Director of Silver Hill Academy for Research and Education
Our diagnostic systems enable us to communicate important clinical information and to design evidence-based treatments. However, these powerful words can also have unintentional consequences – an individual can mistake themselves for their diagnosis and lose contact with their own individual humanity. This phenomena can be seen across diagnoses. This presentation will highlight the potential unintended consequence of the diagnosis of bipolar affective disorder. In this particular situation, a brilliantly creative author suffered with psychotic experiences and mood swings with multiple symptoms of bipolar affective disorder requiring inpatient stabilization, multiple medication trials including ECT, and ongoing psychoeducation regarding her diagnosis. As she had periods of stabilization, she was quite concerned with any experience of feelings, as they represented to her a potential return of a mood swing, leaving her terrified of her own emotional world. As a result, she could no longer create and lost a once important experience of her own spirituality. Through a careful psychotherapy focused on affect tolerance and naming, the integration of routine mundane rituals, and an inquiry and investigation of her experience of spirituality, she began to feel enlivened – quite different than her experiences of mania. As a result, she has been able to publish a book of poetry, now writing a novella, and to embrace a meaningful life in which she is leading writing retreats and workshops, feeling as she states that has built "a house for her grief" and "a house for her joy.". This focus on the critically important human capacities she has long cherished has returned for her a sense of meaning in her own life, a care for others, and a separation of who she is from the psychiatric condition that she knows she must always consider and take care of.
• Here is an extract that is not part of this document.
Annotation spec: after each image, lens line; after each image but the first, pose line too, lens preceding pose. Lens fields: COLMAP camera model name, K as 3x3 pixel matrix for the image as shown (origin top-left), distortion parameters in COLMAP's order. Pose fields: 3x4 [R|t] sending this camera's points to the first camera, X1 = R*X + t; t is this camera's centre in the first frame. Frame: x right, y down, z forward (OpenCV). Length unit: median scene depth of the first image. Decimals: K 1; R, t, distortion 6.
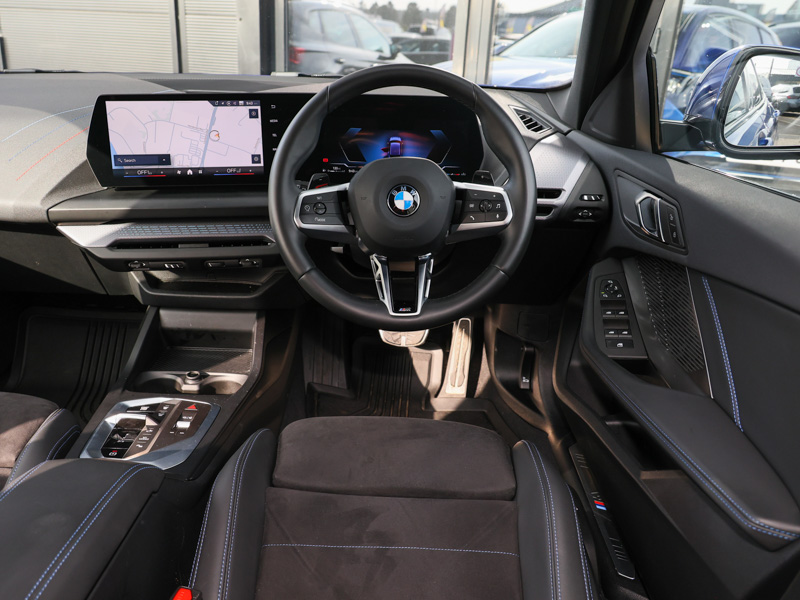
lens RADIAL K [[685.3, 0, 400.0], [0, 685.3, 300.0], [0, 0, 1]] dist [0.001816, -0.007063]
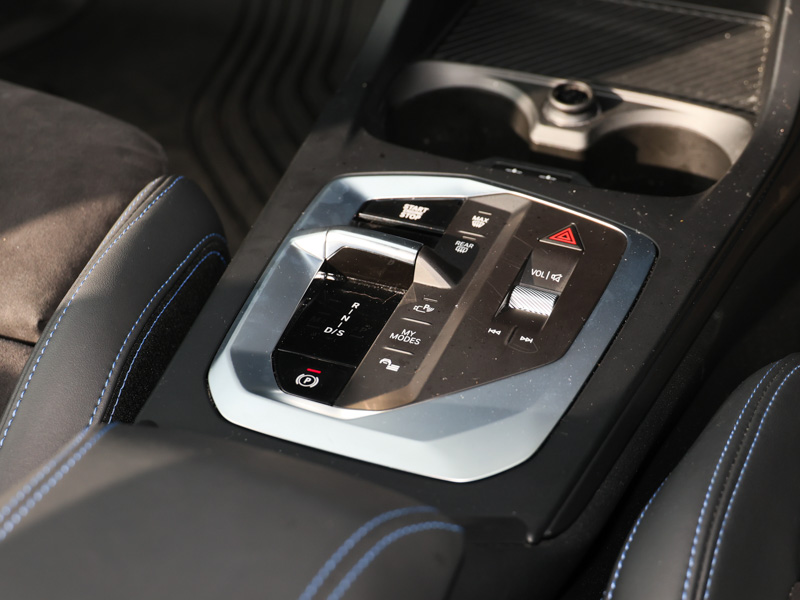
lens RADIAL K [[1725.9, 0, 400.0], [0, 1725.9, 300.0], [0, 0, 1]] dist [-0.009326, -0.227477]
pose [[0.929859, 0.182057, -0.319713, -0.121112], [-0.065779, 0.937252, 0.342392, -0.065061], [0.361987, -0.297346, 0.883488, 0.296160]]
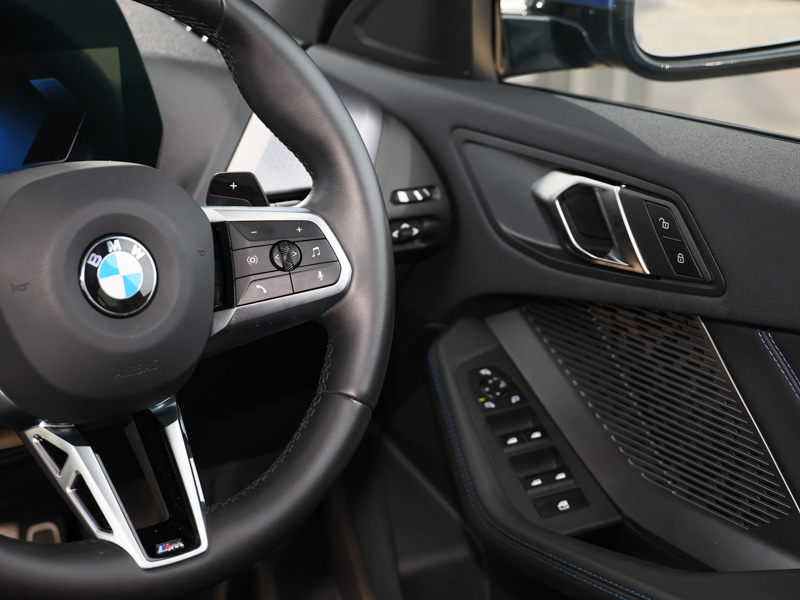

This presentation will integrate a sensitivity to spiritual beliefs and experiences, the core common factors of psychotherapy, the role of creativity, the importance of exercise and embracing the ordinary alongside the extraordinary in our lives to regain a sense of being human. It will also touch on other programs utilizing the arts, particularly improvisational theater, in the care and treatment of patients with severe and chronic mental illness.